Specializes in Peds/outpatient FP,derm,allergy/private duty.
. . .i've participated in the re-education of several slow learners.

lol-- if ever there was an appropriate time to use this :nuke: it would be now, and on behalf of nurses all over the world, i thank you.

we didn't succeed every single time, although we usually do. and the resident that i had the most problems with in my entire career came through our medical school a few years ago as a visiting professor. when he saw me from across the unit, he ran up to me to apologize for the rough treatment he'd given me 20 years ago and to tell me -- in front of his merry band of medical students -- that nurses can teach you a lot if you're smart enough to listen. "don't ever let me hear of any of you being disrespectful to a nurse -- any nurse. we're all on the same team and they have a body of knowledge that you won't have unless they share it with you."

did you cry? i would have. maybe in the coat closet, but i would have. i thanked the vice principal of my hs, sister l. (the disciplinarian) who had written in my yearbook "to the girl who made my job possible" for everything she taught me without knowing she did, she seemed surprised and touched - and we're friends to this day. you just never know, and it's solid gold to get unsolicited feedback as you did with slow-learner-doc who remembered you.

i have been a nurse for ten years (as of yesterday in fact!) and i have only run in to two docs that really rubbed me the wrong way.

i have worked in a few different areas, and i think 2 a-wholes in ten years isnt so bad, considering i run into way more than that just going to the grocery store.

I used to love to come back to the nurses station and find several charts thrown all over the place from the visit of a doctor who was sneaking in just before shift change on their way to work. In today's climate, I can imagine a management-type berating the nursing staff for the breach of confidentiality.

I give up my chairs for MDs and retrieve charts for them. I do this out of a sign of professional respect for their position, not the individual.

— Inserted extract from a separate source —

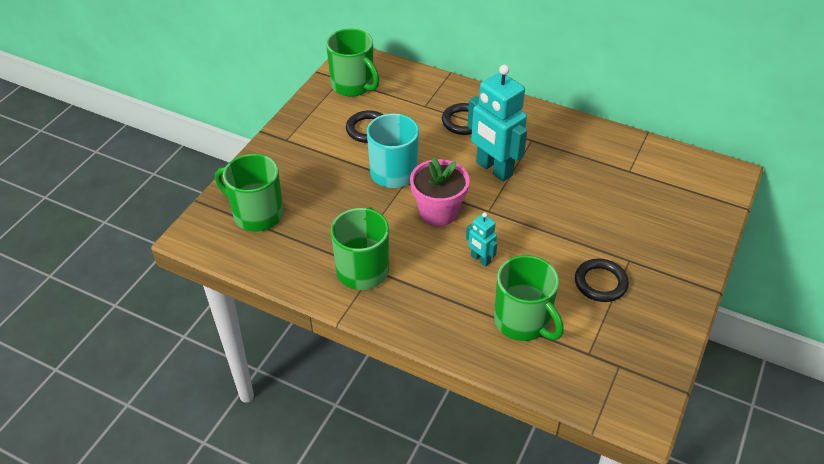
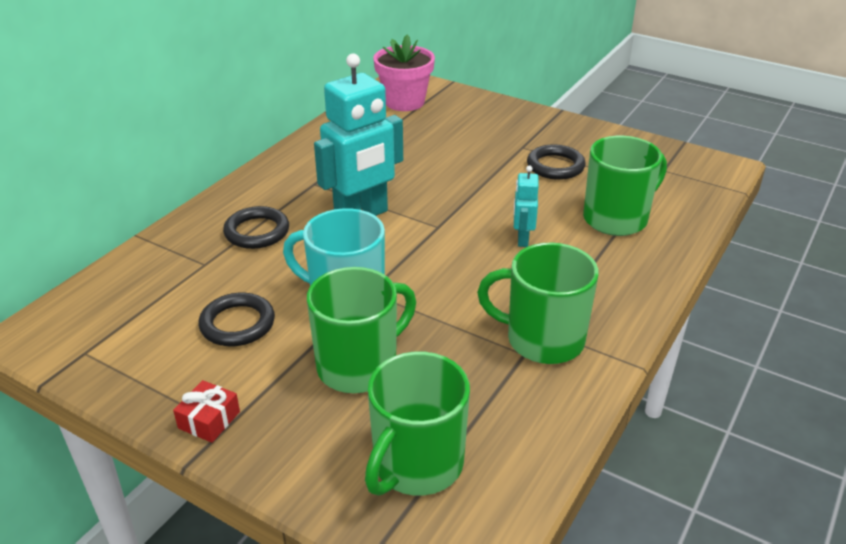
camera: 85 degrees left, 10 degrees down
green mug [326,29,380,97] -> green mug moved to [307,267,416,393]
pink flower pot [410,157,470,226] -> pink flower pot moved to [373,34,435,111]
turquoise robot [466,212,497,267] -> turquoise robot turned 135 degrees clockwise [514,165,539,247]
none -> red gift [173,380,240,443]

I also do this for unit managers, NPs, supervisors, social workers, physical therapists etc...

I do not do not believe being polite and respectful is a sign of subservience.

I try to show everyone little kindnesses, aides, docs, everyone. It's not something you can turn on and off like a light switch. I'd rather default to on than off.

Specializes in Community Health, Med-Surg, Home Health.

There are several issues I see with this subject-one it is very hard for nurses to stand up for themselves when their own support system (meaning nursing supervisors, associate directors and DON)does not staunchly advocate for them. My DON, for example, would personally take gasoline and burn the entire hospital down before she stands up to even a 1st year green behind the ears short jacketed resident.

Then, it is also what the residents witness. If they note that the attendings can disrespect nurses, they may imitate the same behavior, which does not help us.

So, because there may not be any support, each nurse has resorted to their own tactics, but unfortunately, it is not consistent. I always advocate for myself, but the more timid one may not. Some are very tactful and charming, and know what to say and to whom... Sad, indeed. Nursing is still a subserviant position as far as many physicians believe.

Specializes in Utilization Review.

The hospital I am at now has some awesome hospitalists. They're professional, thorough, they care about the patient. They're respectful. I go out of my way to make things easier for them. I haven't had too much of a run-in with an unprofessional physician, but when I did I let them know they can go eat dirt. I have no problems with them after that. There's nothing wrong with being respectful. But there is a line between respect and subservience. If subservience works for you, have at it. It doesnt work for me.